Reckless driving law sees outpouring of support at legislative hearing
Nevada’s Senate Judiciary Committee held a hearing for Rex’s Law, a proposed bill aiming to increase penalties for reckless driving.
Nevada legislators on Tuesday heard a proposed bill that could increase penalties for reckless driving.
Senate Bill 322 is also known as Rex’s Law, named for the 13-year-old victim of reckless driving victim that inspired the legislation.
Rex Patchett was killed by a reckless driver as he rode a scooter home from a friend’s house in March of last year. Henderson police later said the driver was going over 90 mph when he lost control of his car and killed the teenager in front of his middle school.
The driver, 21-year-old Jose Marmolejo, received the maximum sentence for reckless driving: Six years in prison, with the possibility for parole after two years.
But Jason Patchett, Rex’s father, was not satisfied with the maximum sentence for the crime that killed his son. He reached out to Republican state Sen. Jeff Stone and Republican Assemblyman Toby Yurek, both of whom represent the area of the city where Patchett lives, in an attempt to change the laws surrounding reckless driving.
Stone told the Senate Judiciary Committee Tuesday that he was “extremely moved” by Patchett’s story and coordinated with Yurek to create SB 322.

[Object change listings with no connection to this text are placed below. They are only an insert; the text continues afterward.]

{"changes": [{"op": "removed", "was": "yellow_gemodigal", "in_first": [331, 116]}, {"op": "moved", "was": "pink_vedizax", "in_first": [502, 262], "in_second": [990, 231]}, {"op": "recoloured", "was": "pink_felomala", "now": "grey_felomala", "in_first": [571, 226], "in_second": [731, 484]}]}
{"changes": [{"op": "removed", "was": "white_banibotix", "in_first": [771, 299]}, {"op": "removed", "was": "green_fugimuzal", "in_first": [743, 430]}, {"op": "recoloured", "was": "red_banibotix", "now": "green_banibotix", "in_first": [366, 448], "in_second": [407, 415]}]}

The bill proposes increasing the maximum penalty for reckless driving resulting in substantial bodily harm or the death of another person.
The previous sentence was one to six years with a possibility for parole after two years, with a fine ranging from $2,000 to $5,000. Rex’s Law seeks to extend that penalty to one to ten years in prison if the driver was going less than 50 mph over the speed limit, and eight to 20 years in prison if the driver was going more than 50 mph over the speed limit. The fines would not change under the proposed legislation.
Erin Breen, director of Road Equity Alliance and coordinator of the Traffic Safety Coalition at UNLV, and Deborah Kuhls, trauma surgeon at University Medical Center and professor of trauma and critical care at UNLV, both spoke to the committee in support of Rex’s Law.
“When I first moved here, I was horrified at the number of adults and children that were struck by vehicles,” Kuhls said to the committee.
Representatives from Clark County, the Nevada District Attorneys Association, the Washoe County Sheriff’s Office, the Nevada Public Health Association, the Las Vegas Metropolitan Police Department and the city of Las Vegas also voiced support for the bill during the hearing.
Many testimonies focused on the increasing volume of traffic-related deaths in recent years. Last year was the fifth-deadliest on Nevada roads in last 30 years, with 382 fatalities being reported, according to data from the Nevada Department of Public Safety.
There were no neutral or opposing testimonies against Rex’s Law during Tuesday’s hearing.
After the meeting, Patchett told the Review-Journal it was difficult at times to talk before the committee about the bill, but that he was willing to do so “knowing there’s a bigger purpose to what we’re doing.”
Patchett was hopeful for the bill’s chances of passing after the hearing. He said his interactions with members of the Legislature, the outpouring of support and lack of opposition give him hope that the bill “has the legs” to be passed.
In his testimony, Patchett fought back tears as he recalled his son’s death and talked about how Rex inspired his family to fight for the legislation.
“Rex lived his life helping those around him,” Pathcett said to the committee. “Whether it was being a friend to someone that needed one or standing up and defending someone because it was the right thing to do, Rex was selfless and truly loved to help other people. Senate Bill 322 is our family’s effort to continue Rex’s legacy, to help other people.”